Available data:
☆ ☆ ☆ ☆ ☆ ☆ ☆

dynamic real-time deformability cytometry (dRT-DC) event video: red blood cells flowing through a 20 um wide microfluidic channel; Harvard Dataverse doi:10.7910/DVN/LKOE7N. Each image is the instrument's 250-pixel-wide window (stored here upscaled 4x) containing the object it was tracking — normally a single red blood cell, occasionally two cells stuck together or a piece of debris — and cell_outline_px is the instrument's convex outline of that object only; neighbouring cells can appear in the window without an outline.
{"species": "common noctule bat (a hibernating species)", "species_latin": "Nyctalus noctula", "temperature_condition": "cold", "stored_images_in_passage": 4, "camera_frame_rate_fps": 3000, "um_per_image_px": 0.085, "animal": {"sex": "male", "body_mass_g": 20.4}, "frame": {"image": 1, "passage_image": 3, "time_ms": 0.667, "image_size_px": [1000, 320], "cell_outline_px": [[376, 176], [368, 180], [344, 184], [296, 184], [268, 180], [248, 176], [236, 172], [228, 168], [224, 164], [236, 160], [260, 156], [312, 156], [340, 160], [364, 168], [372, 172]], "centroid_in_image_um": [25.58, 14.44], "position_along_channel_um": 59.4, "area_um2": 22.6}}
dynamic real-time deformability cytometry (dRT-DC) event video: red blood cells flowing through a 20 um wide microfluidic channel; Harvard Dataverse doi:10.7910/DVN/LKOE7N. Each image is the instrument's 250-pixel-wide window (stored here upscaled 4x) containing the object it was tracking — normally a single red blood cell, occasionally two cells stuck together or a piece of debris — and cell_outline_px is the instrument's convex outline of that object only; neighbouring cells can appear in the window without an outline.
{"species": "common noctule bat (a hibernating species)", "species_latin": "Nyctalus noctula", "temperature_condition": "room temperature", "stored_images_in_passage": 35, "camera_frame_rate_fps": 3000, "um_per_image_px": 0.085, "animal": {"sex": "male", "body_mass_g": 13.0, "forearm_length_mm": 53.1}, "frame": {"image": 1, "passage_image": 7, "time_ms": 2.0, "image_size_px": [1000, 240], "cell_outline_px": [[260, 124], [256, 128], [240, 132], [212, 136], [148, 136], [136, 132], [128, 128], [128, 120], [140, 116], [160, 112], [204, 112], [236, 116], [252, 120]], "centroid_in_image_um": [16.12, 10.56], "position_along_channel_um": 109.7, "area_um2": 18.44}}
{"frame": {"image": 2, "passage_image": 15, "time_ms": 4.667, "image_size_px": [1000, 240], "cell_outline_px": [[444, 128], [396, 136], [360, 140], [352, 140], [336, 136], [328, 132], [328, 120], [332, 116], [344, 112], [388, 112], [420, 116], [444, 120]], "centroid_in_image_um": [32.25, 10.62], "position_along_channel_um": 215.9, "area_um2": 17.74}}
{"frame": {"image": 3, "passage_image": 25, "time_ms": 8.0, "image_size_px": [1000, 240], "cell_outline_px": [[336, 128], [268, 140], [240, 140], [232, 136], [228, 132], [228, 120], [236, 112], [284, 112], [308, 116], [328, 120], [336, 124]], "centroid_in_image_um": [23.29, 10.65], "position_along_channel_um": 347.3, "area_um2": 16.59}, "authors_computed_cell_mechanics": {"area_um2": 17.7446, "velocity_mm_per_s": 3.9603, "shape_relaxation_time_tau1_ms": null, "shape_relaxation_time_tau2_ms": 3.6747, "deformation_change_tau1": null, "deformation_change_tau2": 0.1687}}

☆ ☆ ☆ ☆ ☆ ☆ ☆

Prompt:
Reproduce every line above without error.

Exercise solution:
dynamic real-time deformability cytometry (dRT-DC) event video: red blood cells flowing through a 20 um wide microfluidic channel; Harvard Dataverse doi:10.7910/DVN/LKOE7N. Each image is the instrument's 250-pixel-wide window (stored here upscaled 4x) containing the object it was tracking — normally a single red blood cell, occasionally two cells stuck together or a piece of debris — and cell_outline_px is the instrument's convex outline of that object only; neighbouring cells can appear in the window without an outline.
{"species": "common noctule bat (a hibernating species)", "species_latin": "Nyctalus noctula", "temperature_condition": "cold", "stored_images_in_passage": 4, "camera_frame_rate_fps": 3000, "um_per_image_px": 0.085, "animal": {"sex": "male", "body_mass_g": 20.4}, "frame": {"image": 1, "passage_image": 3, "time_ms": 0.667, "image_size_px": [1000, 320], "cell_outline_px": [[376, 176], [368, 180], [344, 184], [296, 184], [268, 180], [248, 176], [236, 172], [228, 168], [224, 164], [236, 160], [260, 156], [312, 156], [340, 160], [364, 168], [372, 172]], "centroid_in_image_um": [25.58, 14.44], "position_along_channel_um": 59.4, "area_um2": 22.6}}
dynamic real-time deformability cytometry (dRT-DC) event video: red blood cells flowing through a 20 um wide microfluidic channel; Harvard Dataverse doi:10.7910/DVN/LKOE7N. Each image is the instrument's 250-pixel-wide window (stored here upscaled 4x) containing the object it was tracking — normally a single red blood cell, occasionally two cells stuck together or a piece of debris — and cell_outline_px is the instrument's convex outline of that object only; neighbouring cells can appear in the window without an outline.
{"species": "common noctule bat (a hibernating species)", "species_latin": "Nyctalus noctula", "temperature_condition": "room temperature", "stored_images_in_passage": 35, "camera_frame_rate_fps": 3000, "um_per_image_px": 0.085, "animal": {"sex": "male", "body_mass_g": 13.0, "forearm_length_mm": 53.1}, "frame": {"image": 1, "passage_image": 7, "time_ms": 2.0, "image_size_px": [1000, 240], "cell_outline_px": [[260, 124], [256, 128], [240, 132], [212, 136], [148, 136], [136, 132], [128, 128], [128, 120], [140, 116], [160, 112], [204, 112], [236, 116], [252, 120]], "centroid_in_image_um": [16.12, 10.56], "position_along_channel_um": 109.7, "area_um2": 18.44}}
{"frame": {"image": 2, "passage_image": 15, "time_ms": 4.667, "image_size_px": [1000, 240], "cell_outline_px": [[444, 128], [396, 136], [360, 140], [352, 140], [336, 136], [328, 132], [328, 120], [332, 116], [344, 112], [388, 112], [420, 116], [444, 120]], "centroid_in_image_um": [32.25, 10.62], "position_along_channel_um": 215.9, "area_um2": 17.74}}
{"frame": {"image": 3, "passage_image": 25, "time_ms": 8.0, "image_size_px": [1000, 240], "cell_outline_px": [[336, 128], [268, 140], [240, 140], [232, 136], [228, 132], [228, 120], [236, 112], [284, 112], [308, 116], [328, 120], [336, 124]], "centroid_in_image_um": [23.29, 10.65], "position_along_channel_um": 347.3, "area_um2": 16.59}, "authors_computed_cell_mechanics": {"area_um2": 17.7446, "velocity_mm_per_s": 3.9603, "shape_relaxation_time_tau1_ms": null, "shape_relaxation_time_tau2_ms": 3.6747, "deformation_change_tau1": null, "deformation_change_tau2": 0.1687}}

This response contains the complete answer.